12 heures. Mon corps, la pensée, ma peur livide. Je me tiens, me retiens. La faim, la soif. Il va falloir entreprendre un mouvement. L’étudier d’abord, le marchander avec moi-même. Compter le temps. L’endroit où aller…droite gauche devant. Repérer l’étal le moins chargé en clients, celui qui me permettra de tout avoir en un temps record… . Préparer ma monnaie, tout ranger. S’arracher à la glue, pansement compressif qui empêche la chair, l’esprit, mon âme sans doute de s’écouler et de se répandre là au milieu du hall d’entrée de la gare de Lyon.

13 heures. Tout est bien. Je reste, prostration méditative. Plus personne bien sûr autour de moi ne sait que je suis là depuis 3 heures déjà. Me rassure, me dis que dans cette ambiance, mon malaise n’est rien, lui non plus, qu’il n’existe pour personne. Que je peux le cajoler, le bercer s’il le faut. Qu’il n’a rien à craindre. Qu’il est normal d’être si « anormale », que vraiment personne ne va m’en faire le reproche. Mais il y a beaucoup de monde, de plus en plus. Des gens qui arrivent, qui partent, qui s’embrassent qui s’appellent. J’observe, je regarde, je bois les petits événements qui s’amarrent, wagons après wagons, qui éclosent sous mes yeux et puis s’en vont grandir, prospérer ou s’étioler ailleurs

14h heures. Raide, ankylosée, c’est l’heure de l’hypnose. Des yeux qui fouillent troubles, des mélanges de conscience. Les rêves, les cauchemars récurrents de gares trop grandes, d’impossibles repérages, de contre sens, de manquements de sortie, d’aiguillages ratés enduisent la vue et envahissent l’esprit. Soudain, le corps se fait léger, si léger. J’atteins le sommet de la verrière. Je monte et me cogne dans mon vertige. J’ai atteint le sommet. Je me vois là en bas, assise bras croisés tenant contre moi mon sac de voyage. Je me vois pétrifiée, dans mes sidérations ébahies. La gare et ma vie, ne sont-elles pas d’identiques espaces où je flotte inadéquate et instable ? Où j’attends seule quelque chose, une place, quelqu’un qui arrive ? Où j’espère un départ où manquer à quelqu’un ?

J’en vois un qui approche.

  • Alors, alors…ça ne va pas ? Qu’est-ce qu’elle a la petite dame ?

14 heures 15. Je retombe. Je le vois. Il est là. Il porte un pull de marin d’un blanc douteux.

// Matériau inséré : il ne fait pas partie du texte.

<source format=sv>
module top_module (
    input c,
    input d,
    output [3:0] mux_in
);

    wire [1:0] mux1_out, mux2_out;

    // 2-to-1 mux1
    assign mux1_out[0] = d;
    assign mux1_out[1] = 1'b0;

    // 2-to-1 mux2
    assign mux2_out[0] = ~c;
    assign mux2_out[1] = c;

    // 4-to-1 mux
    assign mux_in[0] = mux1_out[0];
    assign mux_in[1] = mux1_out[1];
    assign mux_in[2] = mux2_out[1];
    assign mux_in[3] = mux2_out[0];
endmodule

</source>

Un pantalon en velours brun avec de grosses côtes, un frac trop large, retenu par un ceinturon qui darde. Il n’a pas d’âge mais des cheveux très blancs ondulés, une tignasse. Il me regarde. Je reviens. De loin, de là-haut. Je regarde d’où je suis tombée. Il suit mon regard. Je suis sauvée.

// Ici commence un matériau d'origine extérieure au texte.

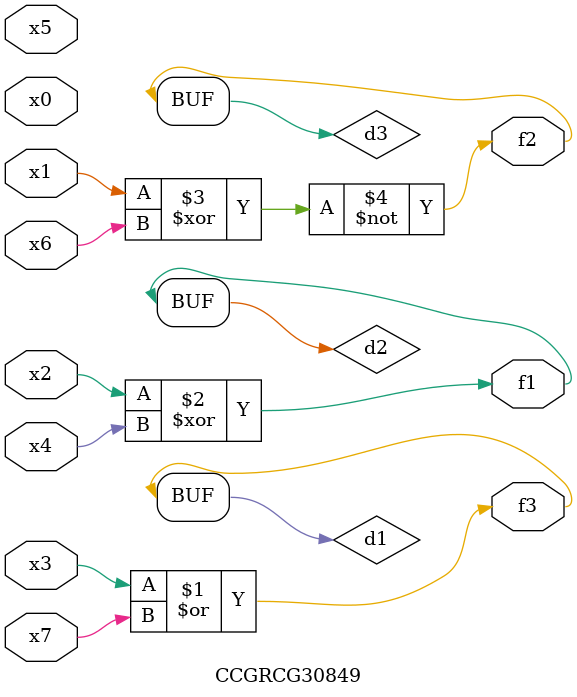
<source format=v>
module CCGRCG30849(
	input x0, x1, x2, x3, x4, x5, x6, x7,
	output f1, f2, f3
);

	wire d1, d2, d3;

	or (d1, x3, x7);
	xor (d2, x2, x4);
	xnor (d3, x1, x6);
	assign f1 = d2;
	assign f2 = d3;
	assign f3 = d1;
endmodule

</source>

  • J’ai crevé votre ballon on dirait. ..

Je ne réponds rien. Je le fixe, interdite et libérée soudain. Il a souri un peu, je crois.

  • Est-ce qu’elle aurait bon cœur la jolie bougresse… Une pièce pour mon délire perso ?

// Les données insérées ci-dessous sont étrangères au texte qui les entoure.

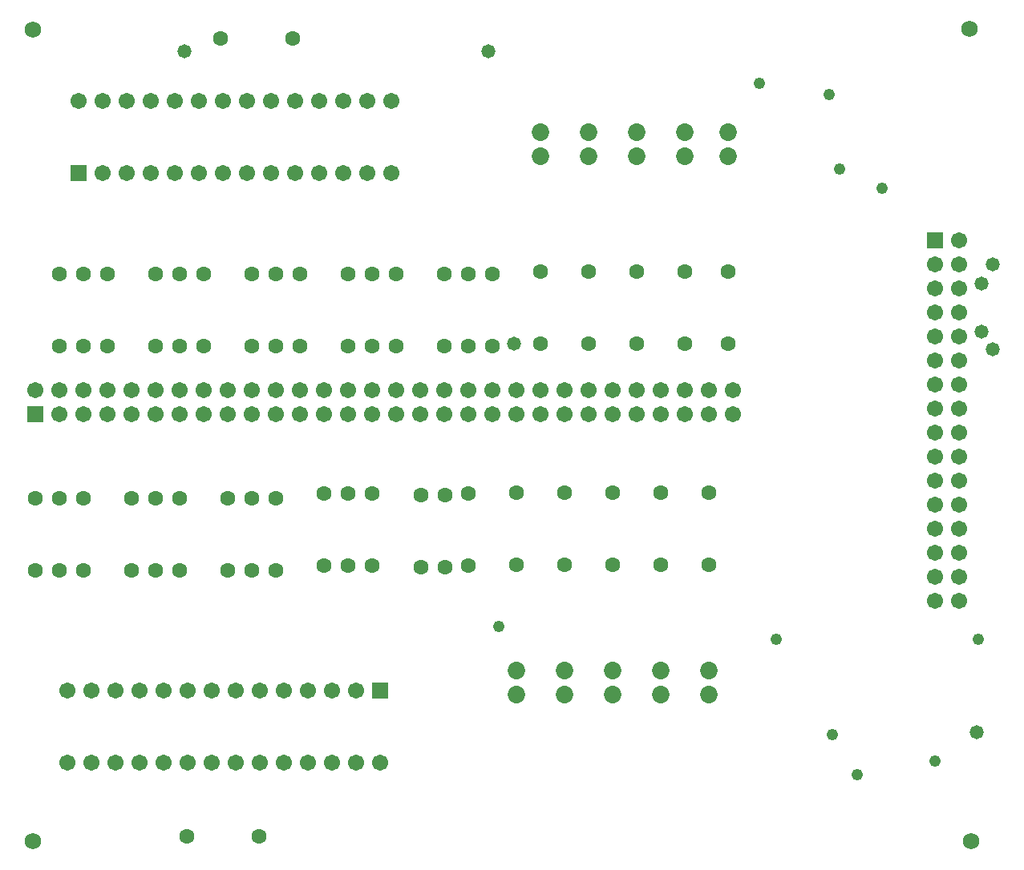
<source format=gbs>
%FSTAX23Y23*%
%MOIN*%
%SFA1B1*%

%IPPOS*%
%ADD25C,0.067060*%
%ADD26R,0.067060X0.067060*%
%ADD27R,0.067060X0.067060*%
%ADD28C,0.067060*%
%ADD29C,0.072960*%
%ADD30C,0.068000*%
%ADD31C,0.063120*%
%ADD32R,0.067060X0.067060*%
%ADD33C,0.048000*%
%ADD34C,0.058000*%
%LNtlc5940controlboard-1*%
%LPD*%
G54D25*
X061Y047D03*
Y048D03*
Y049D03*
Y05D03*
Y051D03*
Y052D03*
Y053D03*
Y054D03*
Y055D03*
Y056D03*
Y057D03*
Y058D03*
Y059D03*
Y06D03*
Y061D03*
Y062D03*
X06Y047D03*
Y048D03*
Y049D03*
Y05D03*
Y051D03*
Y052D03*
Y053D03*
Y054D03*
Y055D03*
Y056D03*
Y057D03*
Y058D03*
Y059D03*
Y06D03*
Y061D03*
X0466Y05575D03*
Y05475D03*
X0456Y05575D03*
Y05475D03*
X0446Y05575D03*
Y05475D03*
X0436Y05575D03*
Y05475D03*
X0426Y05575D03*
Y05475D03*
X0416Y05575D03*
Y05475D03*
X0406Y05575D03*
Y05475D03*
X0396Y05575D03*
Y05475D03*
X0386Y05575D03*
Y05475D03*
X0376Y05575D03*
Y05475D03*
X0366Y05575D03*
Y05475D03*
X0356Y05575D03*
Y05475D03*
X0346Y05575D03*
Y05475D03*
X0336Y05575D03*
Y05475D03*
X0326Y05575D03*
Y05475D03*
X0316Y05575D03*
Y05475D03*
X0306Y05575D03*
Y05475D03*
X0296Y05575D03*
Y05475D03*
X0286Y05575D03*
Y05475D03*
X0276Y05575D03*
Y05475D03*
X0266Y05575D03*
Y05475D03*
X0256Y05575D03*
Y05475D03*
X0246Y05575D03*
Y05475D03*
X0236Y05575D03*
Y05475D03*
X0226Y05575D03*
X0516D03*
Y05475D03*
X0506Y05575D03*
Y05475D03*
X0496Y05575D03*
Y05475D03*
X0486Y05575D03*
Y05475D03*
X0476Y05575D03*
Y05475D03*
G54D26*
X06Y062D03*
G54D27*
X03695Y04325D03*
X0244Y0648D03*
G54D28*
X03595Y04325D03*
X03495D03*
X03395D03*
X03295D03*
X03195D03*
X03095D03*
X02995D03*
X02895D03*
X02795D03*
X02695D03*
X02595D03*
X02495D03*
X02395D03*
X03695Y04025D03*
X03595D03*
X03495D03*
X03395D03*
X03295D03*
X03195D03*
X03095D03*
X02995D03*
X02895D03*
X02795D03*
X02695D03*
X02595D03*
X02495D03*
X02395D03*
X0254Y0648D03*
X0264D03*
X0274D03*
X0284D03*
X0294D03*
X0304D03*
X0314D03*
X0324D03*
X0334D03*
X0344D03*
X0354D03*
X0364D03*
X0374D03*
X0244Y0678D03*
X0254D03*
X0264D03*
X0274D03*
X0284D03*
X0294D03*
X0304D03*
X0314D03*
X0324D03*
X0334D03*
X0344D03*
X0354D03*
X0364D03*
X0374D03*
G54D29*
X0514Y0655D03*
Y0665D03*
X0496Y0655D03*
Y0665D03*
X0476Y0655D03*
Y0665D03*
X0456Y0655D03*
Y0665D03*
X0436Y0655D03*
Y0665D03*
X0506Y0441D03*
Y0431D03*
X0486Y0441D03*
Y0431D03*
X0426Y0441D03*
Y0431D03*
X0446Y0441D03*
Y0431D03*
X0466Y0441D03*
Y0431D03*
G54D30*
X06145Y07079D03*
X0615Y037D03*
X0225D03*
Y07075D03*
G54D31*
X0276Y0606D03*
Y0576D03*
X0256Y0606D03*
Y0576D03*
X0246Y0606D03*
Y0576D03*
X0236Y0606D03*
Y0576D03*
X0426Y0485D03*
Y0515D03*
X0446Y0485D03*
Y0515D03*
X0466Y0485D03*
Y0515D03*
X0486Y0485D03*
Y0515D03*
X0506Y0485D03*
Y0515D03*
X0514Y0607D03*
Y0577D03*
X0496Y0607D03*
Y0577D03*
X0476Y0607D03*
Y0577D03*
X0319Y0372D03*
X0289D03*
X0456Y0607D03*
Y0577D03*
X0436Y0607D03*
Y0577D03*
X0303Y0704D03*
X0333D03*
X0226Y04825D03*
Y05125D03*
X0236Y04825D03*
Y05125D03*
X0246Y04825D03*
Y05125D03*
X0266Y04825D03*
Y05125D03*
X0276Y04825D03*
Y05125D03*
X0286Y04825D03*
Y05125D03*
X0306Y04825D03*
Y05125D03*
X0316Y04825D03*
Y05125D03*
X0326Y04825D03*
Y05125D03*
X0346Y04845D03*
Y05145D03*
X0356Y04845D03*
Y05145D03*
X0366Y04845D03*
Y05145D03*
X03865Y0484D03*
Y0514D03*
X03965Y0484D03*
Y0514D03*
X0406Y04845D03*
Y05145D03*
X0416Y0606D03*
Y0576D03*
X0286Y0606D03*
Y0576D03*
X0296Y0606D03*
Y0576D03*
X0316Y0606D03*
Y0576D03*
X0326Y0606D03*
Y0576D03*
X0336Y0606D03*
Y0576D03*
X0356Y0606D03*
Y0576D03*
X0366Y0606D03*
Y0576D03*
X0376Y0606D03*
Y0576D03*
X0396Y0606D03*
Y0576D03*
X0406Y0606D03*
Y0576D03*
G54D32*
X0226Y05475D03*
G54D33*
X06Y04033D03*
X05678Y03975D03*
X0578Y06415D03*
X0556Y06805D03*
X05603Y06497D03*
X04189Y04592D03*
X0618Y0454D03*
X0534D03*
X0527Y06854D03*
X05573Y04142D03*
G54D34*
X04145Y06985D03*
X0425Y0577D03*
X0288Y06985D03*
X0624Y05745D03*
X06195Y0582D03*
X0624Y061D03*
X06195Y0602D03*
X06176Y04154D03*
M02*
</source>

Je veux bien. Je me baisse pour le sac. Il est en chaussettes, de grosses chaussettes de laine blanche et pas de souliers. Je relève lentement la tête. Il me sourit et y ajoutant un clin d’œil malicieux…

C’est mon plan marketing à moi… Je ne passe pas inaperçu, pas vrai ? il mime un triple axel.

Je ne dis rien. Le train part dans trois-quarts d’heure. L’inquiétude est montée toute seule. Il me faut veiller au grain. Je lui tends ses pièces. Il me tire une révérence gracieuse et je le vois alors patiner souverain sur les planelles de l’entrée de la gare de Lyon. Tentant maladroitement de lever parfois une jambe… patineur et briseur de la glace qu’il y a entre tous ces voyageurs. Mais peut-être fait-il simplement reluire le hall propre de son vaste chez-lui ?

Entre équilibre et déséquilibre, le fil invisible d’une lame de laine sur laquelle un instant, nous fûmes funambules.